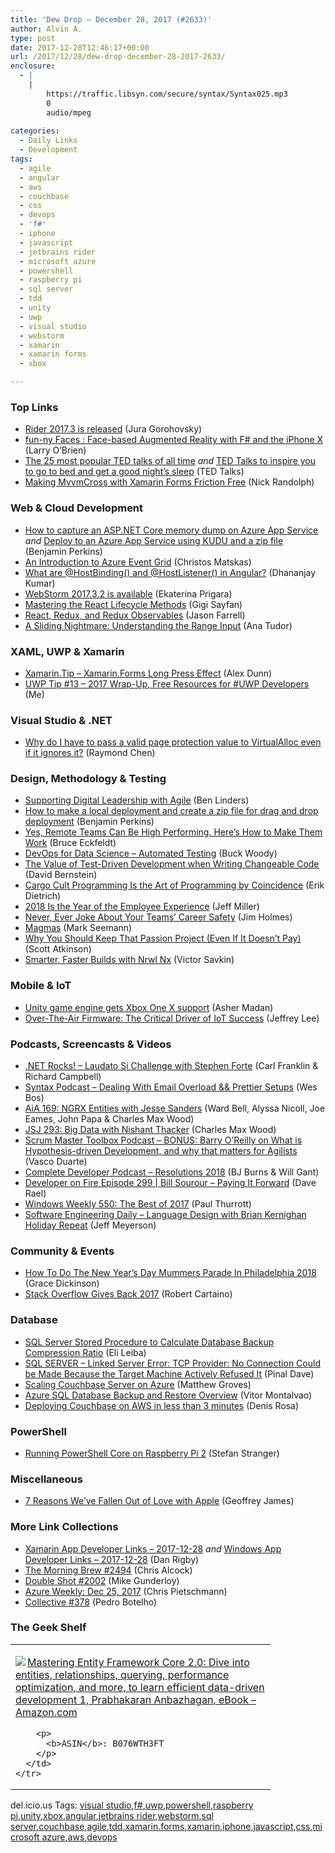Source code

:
 ```yaml
---
title: 'Dew Drop – December 28, 2017 (#2633)'
author: Alvin A.
type: post
date: 2017-12-28T12:46:17+00:00
url: /2017/12/28/dew-drop-december-28-2017-2633/
enclosure:
  - |
    |
        https://traffic.libsyn.com/secure/syntax/Syntax025.mp3
        0
        audio/mpeg
        
categories:
  - Daily Links
  - Development
tags:
  - agile
  - angular
  - aws
  - couchbase
  - css
  - devops
  - 'f#'
  - iphone
  - javascript
  - jetbrains rider
  - microsoft azure
  - powershell
  - raspberry pi
  - sql server
  - tdd
  - unity
  - uwp
  - visual studio
  - webstorm
  - xamarin
  - xamarin forms
  - xbox

---
```

### <a name="top"></a>Top Links

  * <a href="https://blog.jetbrains.com/dotnet/2017/12/27/rider-2017-3-released/" target="_blank">Rider 2017.3 is released</a> (Jura Gorohovsky)
  * <a href="http://www.knowing.net/index.php/2017/12/28/fun-ny-faces-face-based-augmented-reality-with-f-and-the-iphone-x/" target="_blank">fun-ny Faces : Face-based Augmented Reality with F# and the iPhone X</a> (Larry O&#8217;Brien)
  * <a href="https://www.ted.com/playlists/171/the_20_most_popular_talks_of_a" target="_blank">The 25 most popular TED talks of all time</a> _and_ <a href="https://www.ted.com/playlists/223/talks_to_inspire_you_to_go_to" target="_blank">TED Talks to inspire you to go to bed and get a good night&#8217;s sleep</a> (TED Talks)
  * <a href="http://feedproxy.google.com/~r/NicksNetTravels/~3/zrtChEYBPgM/post.aspx" target="_blank">Making MvvmCross with Xamarin Forms Friction Free</a> (Nick Randolph)



### <a name="web"></a>Web & Cloud Development

  * <a href="https://blogs.msdn.microsoft.com/benjaminperkins/2017/12/27/how-to-capture-an-asp-net-core-memory-dump-on-azure-app-service/" target="_blank">How to capture an ASP.NET Core memory dump on Azure App Service</a> _and_ <a href="https://blogs.msdn.microsoft.com/benjaminperkins/2017/12/28/deploy-to-an-azure-app-service-using-kudu-and-a-zip-file/" target="_blank">Deploy to an Azure App Service using KUDU and a zip file</a> (Benjamin Perkins)
  * <a href="https://www.red-gate.com/simple-talk/cloud/cloud-development/introduction-azure-event-grid/" target="_blank">An Introduction to Azure Event Grid</a> (Christos Matskas)
  * <a href="https://www.infragistics.com/community/blogs/b/infragistics/posts/what-are-hostbinding-and-hostlistener-in-angular" target="_blank">What are @HostBinding() and @HostListener() in Angular?</a> (Dhananjay Kumar)
  * <a href="https://blog.jetbrains.com/webstorm/2017/12/webstorm-2017-3-2/" target="_blank">WebStorm 2017.3.2 is available</a> (Ekaterina Prigara)
  * <a href="https://code.tutsplus.com/tutorials/mastering-the-react-lifecycle-methods--cms-29849" target="_blank">Mastering the React Lifecycle Methods</a> (Gigi Sayfan)
  * <a href="https://jfarrell.net/2017/12/27/react-redux-and-redux-observables/" target="_blank">React, Redux, and Redux Observables</a> (Jason Farrell)
  * <a href="https://css-tricks.com/sliding-nightmare-understanding-range-input/" target="_blank">A Sliding Nightmare: Understanding the Range Input</a> (Ana Tudor)



### <a name="silverlight"></a>XAML, UWP & Xamarin

  * <a href="https://alexdunn.org/2017/12/27/xamarin-tip-xamarin-forms-long-press-effect/" target="_blank">Xamarin.Tip – Xamarin.Forms Long Press Effect</a> (Alex Dunn)
  * <a href="http://www.uwpapp.tips/2017/12/uwp-tip-13-2017-wrap-up-free-resources.html" target="_blank">UWP Tip #13 &#8211; 2017 Wrap-Up, Free Resources for #UWP Developers</a> (Me)



### <a name="dotnet"></a>Visual Studio & .NET

  * <a href="https://blogs.msdn.microsoft.com/oldnewthing/20171227-00/?p=97656" target="_blank">Why do I have to pass a valid page protection value to VirtualAlloc even if it ignores it?</a> (Raymond Chen)



### <a name="design"></a>Design, Methodology & Testing

  * <a href="http://www.infoq.com/news/2017/12/digital-leadership-agile?utm_campaign=infoq_content&utm_source=infoq&utm_medium=feed&utm_term=global" target="_blank">Supporting Digital Leadership with Agile</a> (Ben Linders)
  * <a href="https://blogs.msdn.microsoft.com/benjaminperkins/2017/12/28/how-to-make-a-local-deployment-and-create-a-zip-file-for-drag-and-drop-deployment/" target="_blank">How to make a local deployment and create a zip file for drag and drop deployment</a> (Benjamin Perkins)
  * <a href="https://www.inc.com/bruce-eckfeldt/how-to-manage-remote-teams-for-high-performance.html" target="_blank">Yes, Remote Teams Can Be High Performing. Here&#8217;s How to Make Them Work</a> (Bruce Eckfeldt)
  * <a href="https://blogs.msdn.microsoft.com/buckwoody/2017/12/27/devops-for-data-science-automated-testing/" target="_blank">DevOps for Data Science – Automated Testing</a> (Buck Woody)
  * <a href="https://www.stickyminds.com/article/value-test-driven-development-when-writing-changeable-code" target="_blank">The Value of Test-Driven Development when Writing Changeable Code</a> (David Bernstein)
  * <a href="https://blog.ndepend.com/cargo-cult-programming/" target="_blank">Cargo Cult Programming Is the Art of Programming by Coincidence</a> (Erik Dietrich)
  * <a href="https://www.inc.com/jeff-miller/2018-is-year-of-employee-experience.html" target="_blank">2018 Is the Year of the Employee Experience</a> (Jeff Miller)
  * <a href="http://feedproxy.google.com/~r/Frazzleddad/~3/XwVlx3IvKk0/never-ever-joke-about-your-teams-career.html" target="_blank">Never, Ever Joke About Your Teams&#8217; Career Safety</a> (Jim Holmes)
  * <a href="http://blog.ploeh.dk/2017/12/27/magmas/" target="_blank">Magmas</a> (Mark Seemann)
  * <a href="https://blog.trello.com/keep-that-passion-project-even-if-it-doesnt-pay" target="_blank">Why You Should Keep That Passion Project (Even If It Doesn&#8217;t Pay)</a> (Scott Atkinson)
  * <a href="https://blog.nrwl.io/smarter-faster-builds-with-nrwl-nx-c2fd0d1a3277?source=rss-76fc1db4149b------2" target="_blank">Smarter, Faster Builds with Nrwl Nx</a> (Victor Savkin)



### <a name="mobile"></a>Mobile & IoT

  * <a href="http://feedproxy.google.com/~r/wmexperts/~3/8Tow3nwGR9M/unity-game-engine-gets-xbox-one-x-support" target="_blank">Unity game engine gets Xbox One X support</a> (Asher Madan)
  * <a href="https://dzone.com/articles/over-the-air-firmware-the-critical-driver-of-iot-s?utm_medium=feed&utm_source=feedpress.me&utm_campaign=Feed%3A+dzone%2Fiot" target="_blank">Over-The-Air Firmware: The Critical Driver of IoT Success</a> (Jeffrey Lee)



### <a name="podcasts"></a>Podcasts, Screencasts & Videos

  * <a href="http://www.dotnetrocks.com/default.aspx?ShowNum=1506" target="_blank">.NET Rocks! &#8211; Laudato Si Challenge with Stephen Forte</a> (Carl Franklin & Richard Campbell)
  * <a href="https://traffic.libsyn.com/secure/syntax/Syntax025.mp3" target="_blank">Syntax Podcast &#8211; Dealing With Email Overload && Prettier Setups</a> (Wes Bos)
  * <a href="https://devchat.tv/adv-in-angular/aia-169-ngrx-entities-jesse-sanders" target="_blank">AiA 169: NGRX Entities with Jesse Sanders</a> (Ward Bell, Alyssa Nicoll, Joe Eames, John Papa & Charles Max Wood)
  * <a href="https://devchat.tv/js-jabber/jsj-293-big-data-nishant-thacker" target="_blank">JSJ 293: Big Data with Nishant Thacker</a> (Charles Max Wood)
  * <a href="http://scrummastertoolbox.libsyn.com/bonus-barry-oreilly-on-what-is-hypothesis-driven-development-and-why-that-matters-for-agilists" target="_blank">Scrum Master Toolbox Podcast &#8211; BONUS: Barry O’Reilly on What is Hypothesis-driven Development, and why that matters for Agilists</a> (Vasco Duarte)
  * <a href="http://completedeveloperpodcast.com/episode-123/?utm_source=rss&utm_medium=rss&utm_campaign=episode-123" target="_blank">Complete Developer Podcast &#8211; Resolutions 2018</a> (BJ Burns & Will Gant)
  * <a href="http://developeronfire.com/podcast/episode-299-bill-sourour-paying-it-forward" target="_blank">Developer on Fire Episode 299 | Bill Sourour &#8211; Paying It Forward</a> (Dave Rael)
  * <a href="https://www.thurrott.com/podcasts/windows-weekly/148644/windows-weekly-550-best-2017" target="_blank">Windows Weekly 550: The Best of 2017</a> (Paul Thurrott)
  * <a href="https://softwareengineeringdaily.com/2017/12/28/language-design-with-brian-kernighan-holiday-repeat/" target="_blank">Software Engineering Daily &#8211; Language Design with Brian Kernighan Holiday Repeat</a> (Jeff Meyerson)



### <a name="events"></a>Community & Events

  * <a href="http://www.uwishunu.com/2017/12/new-years-day-mummers-parade-philadelphia-2018/" target="_blank">How To Do The New Year’s Day Mummers Parade In Philadelphia 2018</a> (Grace Dickinson)
  * <a href="https://stackoverflow.blog/2017/12/27/stack-overflow-gives-back-2017/" target="_blank">Stack Overflow Gives Back 2017</a> (Robert Cartaino)



### <a name="sql"></a>Database

  * <a href="http://feedproxy.google.com/~r/MSSQLTips-LatestSqlServerTips/~3/nlAtHeGhGP8/tip.asp" target="_blank">SQL Server Stored Procedure to Calculate Database Backup Compression Ratio</a> (Eli Leiba)
  * <a href="https://blog.sqlauthority.com/2017/12/28/sql-server-linked-server-error-tcp-provider-no-connection-made-target-machine-actively-refused/" target="_blank">SQL SERVER – Linked Server Error: TCP Provider: No Connection Could be Made Because the Target Machine Actively Refused It</a> (Pinal Dave)
  * <a href="http://feedproxy.google.com/~r/CrossCuttingConcerns/~3/mlljIqqtZDM/Scaling-Couchbase-Server-on-Azure" target="_blank">Scaling Couchbase Server on Azure</a> (Matthew Groves)
  * <a href="http://feedproxy.google.com/~r/MSSQLTips-LatestSqlServerTips/~3/48TxkYyHLDc/tip.asp" target="_blank">Azure SQL Database Backup and Restore Overview</a> (Vitor Montalvao)
  * <a href="https://blog.couchbase.com/deploying-couchbase-aws-less-3-minutes/" target="_blank">Deploying Couchbase on AWS in less than 3 minutes</a> (Denis Rosa)



### <a name="ps"></a>PowerShell

  * <a href="https://blogs.technet.microsoft.com/stefan_stranger/2017/12/28/running-powershell-core-on-raspberry-pi-2/" target="_blank">Running PowerShell Core on Raspberry Pi 2</a> (Stefan Stranger)



### <a name="misc"></a>Miscellaneous

  * <a href="https://www.inc.com/geoffrey-james/7-reasons-weve-fallen-out-of-love-with-apple.html" target="_blank">7 Reasons We&#8217;ve Fallen Out of Love with Apple</a> (Geoffrey James)



### <a name="links"></a>More Link Collections

  * <a href="https://www.allaboutxamarin.com/2017/12/xamarin-app-developer-links-2017-12-28/" target="_blank">Xamarin App Developer Links &#8211; 2017-12-28</a> _and_ <a href="https://www.windowsappdev.com/2017/12/windows-app-developer-links-2017-12-28/" target="_blank">Windows App Developer Links &#8211; 2017-12-28</a> (Dan Rigby)
  * <a href="http://feedproxy.google.com/~r/ReflectivePerspective/~3/ibqzXXGLYsw/" target="_blank">The Morning Brew #2494</a> (Chris Alcock)
  * <a href="https://afreshcup.com/home/2017/12/28/double-shot-2002.html" target="_blank">Double Shot #2002</a> (Mike Gunderloy)
  * <a href="https://buildazure.com/2017/12/27/azure-weekly-dec-25-2017/" target="_blank">Azure Weekly: Dec 25, 2017</a> (Chris Pietschmann)
  * <a href="http://feedproxy.google.com/~r/tympanus/~3/cLCa4EcsSsM/" target="_blank">Collective #378</a> (Pedro Botelho)



### <a name="shelf"></a>The Geek Shelf

<div class="wlWriterEditableSmartContent" id="scid:7dc1bd33-94bd-46fd-a20b-0131235bcd47:04c3b6be-8724-4be7-9648-6505a86919fb" style="margin: 0px; padding: 0px; float: none; display: inline;">
  <table cellspacing="0" cellpadding="2" width="400" border="0" unselectable="on">
    <tr>
      <td valign="top" width="400">
        <p>
          <a title="Mastering Entity Framework Core 2.0: Dive into entities, relationships, querying, performance optimization, and more, to learn efficient data-driven development 1, Prabhakaran Anbazhagan, eBook - Amazon.com" href="http://www.amazon.com/exec/obidos/ASIN/B076WTH3FT/amavin-20"><img data-recalc-dims="1" decoding="async" src="https://i0.wp.com/images-na.ssl-images-amazon.com/images/I/51irhtvowUL._AC_US218_.jpg?w=660&#038;ssl=1" border="0" align="left" style="float:left" />Mastering Entity Framework Core 2.0: Dive into entities, relationships, querying, performance optimization, and more, to learn efficient data-driven development 1, Prabhakaran Anbazhagan, eBook &#8211; Amazon.com</a>
        </p>
        
        <p>
          <b>ASIN</b>: B076WTH3FT
        </p>
      </td>
    </tr>
  </table>
</div>



<div class="wlWriterEditableSmartContent" id="scid:77ECF5F8-D252-44F5-B4EB-D463C5396A79:784f8785-32b3-456f-9923-4abf039c770c" style="margin: 0px; padding: 0px; float: none; display: inline;">
  del.icio.us Tags: <a href="http://del.icio.us/popular/visual+studio" rel="tag">visual studio</a>,<a href="http://del.icio.us/popular/f%23" rel="tag">f#</a>,<a href="http://del.icio.us/popular/uwp" rel="tag">uwp</a>,<a href="http://del.icio.us/popular/powershell" rel="tag">powershell</a>,<a href="http://del.icio.us/popular/raspberry+pi" rel="tag">raspberry pi</a>,<a href="http://del.icio.us/popular/unity" rel="tag">unity</a>,<a href="http://del.icio.us/popular/xbox" rel="tag">xbox</a>,<a href="http://del.icio.us/popular/angular" rel="tag">angular</a>,<a href="http://del.icio.us/popular/jetbrains+rider" rel="tag">jetbrains rider</a>,<a href="http://del.icio.us/popular/webstorm" rel="tag">webstorm</a>,<a href="http://del.icio.us/popular/sql+server" rel="tag">sql server</a>,<a href="http://del.icio.us/popular/couchbase" rel="tag">couchbase</a>,<a href="http://del.icio.us/popular/agile" rel="tag">agile</a>,<a href="http://del.icio.us/popular/tdd" rel="tag">tdd</a>,<a href="http://del.icio.us/popular/xamarin.forms" rel="tag">xamarin.forms</a>,<a href="http://del.icio.us/popular/xamarin" rel="tag">xamarin</a>,<a href="http://del.icio.us/popular/iphone" rel="tag">iphone</a>,<a href="http://del.icio.us/popular/javascript" rel="tag">javascript</a>,<a href="http://del.icio.us/popular/css" rel="tag">css</a>,<a href="http://del.icio.us/popular/microsoft+azure" rel="tag">microsoft azure</a>,<a href="http://del.icio.us/popular/aws" rel="tag">aws</a>,<a href="http://del.icio.us/popular/devops" rel="tag">devops</a>
</div>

===

*Action item*
Write out exactly the lines above between the line with "2017</a> (Paul Thurrott)" and the line with "Azure</a> (Matthew Groves)", inclusive, and nothing beyond them.

*Result for this task*
  * <a href="https://www.thurrott.com/podcasts/windows-weekly/148644/windows-weekly-550-best-2017" target="_blank">Windows Weekly 550: The Best of 2017</a> (Paul Thurrott)
  * <a href="https://softwareengineeringdaily.com/2017/12/28/language-design-with-brian-kernighan-holiday-repeat/" target="_blank">Software Engineering Daily &#8211; Language Design with Brian Kernighan Holiday Repeat</a> (Jeff Meyerson)



### <a name="events"></a>Community & Events

  * <a href="http://www.uwishunu.com/2017/12/new-years-day-mummers-parade-philadelphia-2018/" target="_blank">How To Do The New Year’s Day Mummers Parade In Philadelphia 2018</a> (Grace Dickinson)
  * <a href="https://stackoverflow.blog/2017/12/27/stack-overflow-gives-back-2017/" target="_blank">Stack Overflow Gives Back 2017</a> (Robert Cartaino)



### <a name="sql"></a>Database

  * <a href="http://feedproxy.google.com/~r/MSSQLTips-LatestSqlServerTips/~3/nlAtHeGhGP8/tip.asp" target="_blank">SQL Server Stored Procedure to Calculate Database Backup Compression Ratio</a> (Eli Leiba)
  * <a href="https://blog.sqlauthority.com/2017/12/28/sql-server-linked-server-error-tcp-provider-no-connection-made-target-machine-actively-refused/" target="_blank">SQL SERVER – Linked Server Error: TCP Provider: No Connection Could be Made Because the Target Machine Actively Refused It</a> (Pinal Dave)
  * <a href="http://feedproxy.google.com/~r/CrossCuttingConcerns/~3/mlljIqqtZDM/Scaling-Couchbase-Server-on-Azure" target="_blank">Scaling Couchbase Server on Azure</a> (Matthew Groves)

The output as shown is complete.